Rinkēvičs: Diplomacy is more like snakes and ladders than chess

Take note – story published 6 years ago

The annual foreign policy debate is taking place at the Saeima January 25, setting the direction of Latvia's diplomacy for the next twelve months.

Introducing the debate, Foreign Minister Edgars Rinkēvičs described the modern diplomatic world as something like a game of high-stakes snakes and ladders:

"Although we would like to see international relations as a game of chess played by grand masters, those relations often remind one of the game, “Snakes and Ladders”. Heated rhetoric, carelessness of players or unfortunate rolls of the dice can lead to an unplanned result – one would like to climb the ladder to the very top, while more often as not one is forced to slide down a snake. A game like this can go too far," he said.
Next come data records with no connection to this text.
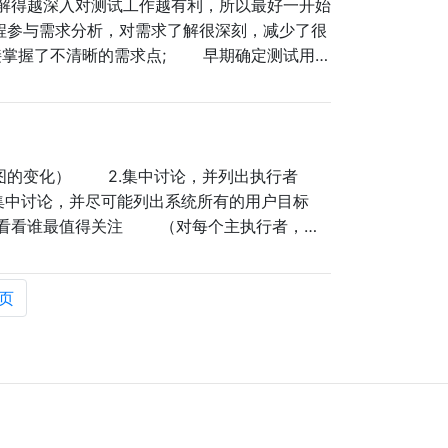
解得越深入对测试工作越有利，所以最好一开始
参与需求分析，对需求了解很深刻，减少了很
接掌握了不清晰的需求点; 早期确定测试用例
据，为测试用例设
图的变化） 2.集中讨论，并列出执行者
中讨论，并尽可能列出系统所有的用户目标
看看谁最值得关注 （对每个主执行者，检
或者合并用户
页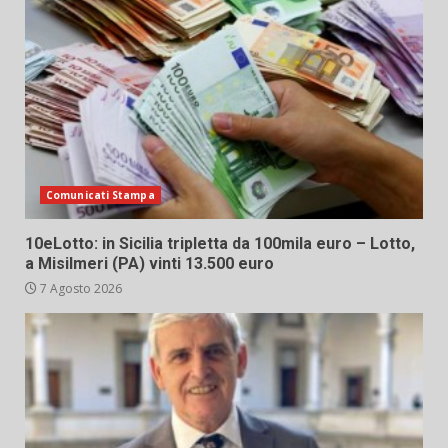
Comunicati Stampa
10eLotto: in Sicilia tripletta da 100mila euro – Lotto,
a Misilmeri (PA) vinti 13.500 euro
7 Agosto 2026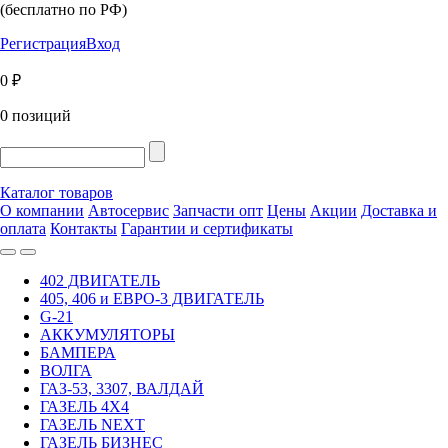
(бесплатно по РФ)
Регистрация
Вход
0 ₽
0 позиций
Каталог товаров
О компании
Автосервис
Запчасти опт
Цены
Акции
Доставка и
оплата
Контакты
Гарантии и сертификаты
402 ДВИГАТЕЛЬ
405, 406 и ЕВРО-3 ДВИГАТЕЛЬ
G-21
АККУМУЛЯТОРЫ
БАМПЕРА
ВОЛГА
ГАЗ-53, 3307, ВАЛДАЙ
ГАЗЕЛЬ 4Х4
ГАЗЕЛЬ NEXT
ГАЗЕЛЬ БИЗНЕС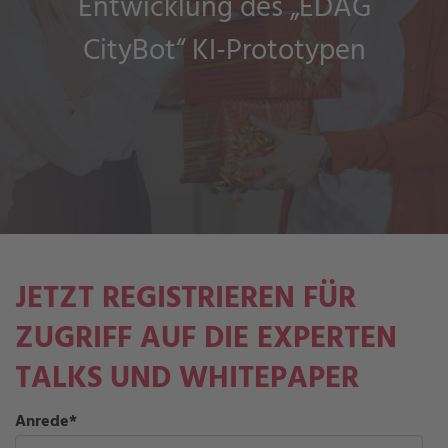
Entwicklung des „EDAG
CityBot“ KI-Prototypen
JETZT REGISTRIEREN FÜR
ZUGRIFF AUF DIE EXPERTEN
TALKS UND WHITEPAPER
Anrede
*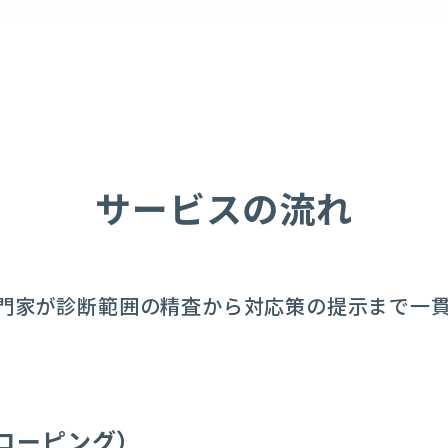
サービスの流れ
専門家が診断範囲の精査から対応策の提示まで一
コーピング）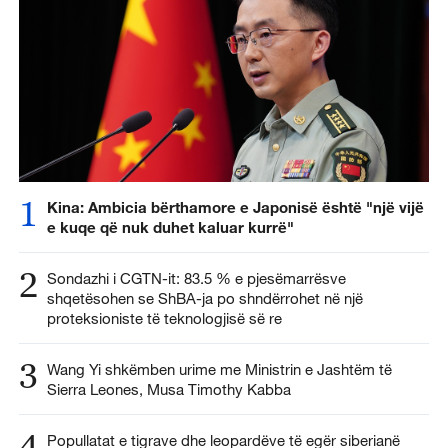
1
Kina: Ambicia bërthamore e Japonisë është "një vijë
e kuqe që nuk duhet kaluar kurrë"
2
Sondazhi i CGTN-it: 83.5 % e pjesëmarrësve
shqetësohen se ShBA-ja po shndërrohet në një
proteksioniste të teknologjisë së re
3
Wang Yi shkëmben urime me Ministrin e Jashtëm të
Sierra Leones, Musa Timothy Kabba
4
Popullatat e tigrave dhe leopardëve të egër siberianë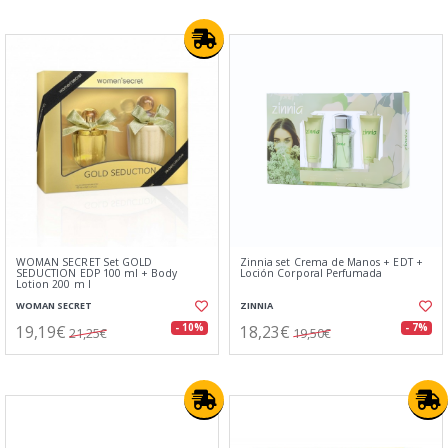
WOMAN SECRET Set GOLD
Zinnia set Crema de Manos + EDT +
SEDUCTION EDP 100 ml + Body
Loción Corporal Perfumada
Lotion 200 m l
WOMAN SECRET
ZINNIA
19,19€
18,23€
- 10%
- 7%
21,25€
19,50€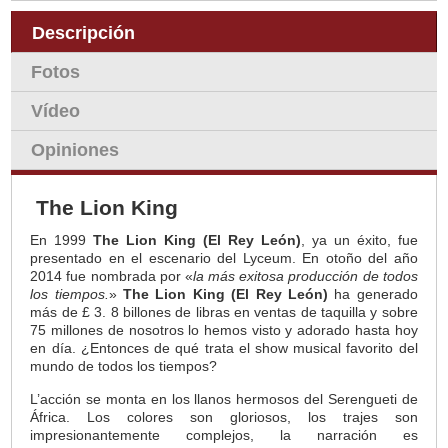
Descripción
Fotos
Vídeo
Opiniones
The Lion King
En 1999
The Lion King (El Rey León)
, ya un éxito, fue
presentado en el escenario del Lyceum. En otoño del año
2014 fue nombrada por «
la más exitosa producción de todos
los tiempos.
»
The Lion King (El Rey León)
ha generado
más de £ 3. 8 billones de libras en ventas de taquilla y sobre
75 millones de nosotros lo hemos visto y adorado hasta hoy
en día. ¿Entonces de qué trata el show musical favorito del
mundo de todos los tiempos?
L’acción se monta en los llanos hermosos del Serengueti de
África. Los colores son gloriosos, los trajes son
impresionantemente complejos, la narración es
In that context, Rinkevics stressed that Latvia is a real, sovereign nation to be considered in its own right and not, as some would have it "an entryway or a bridge, or a place to stop on the road to Russia."

In the future as in the past, the foreign policy of Latvia will remain based on a strong European Union and NATO, the strengthening of international justice and increasing prosperity, he added.

Rinkevics also took pains to express that the European Union remains united despite the disruption caused by the Brexit process.

"A question is often raised on how united the European Union actually is. In 2018, too, the European Union was united! True, not everything in the European Union takes place in an optimal manner; decisions sometimes come slowly and laboriously. The decisions may be delayed but this does not mean that we are too late with something. It is in the very nature of the European Union to pool efforts in doing things that can be more effectively accomplished together and make us all strong," he said.

Rinkēvičs' speech was followed by lengthy responses from the various parties represented in Saeima.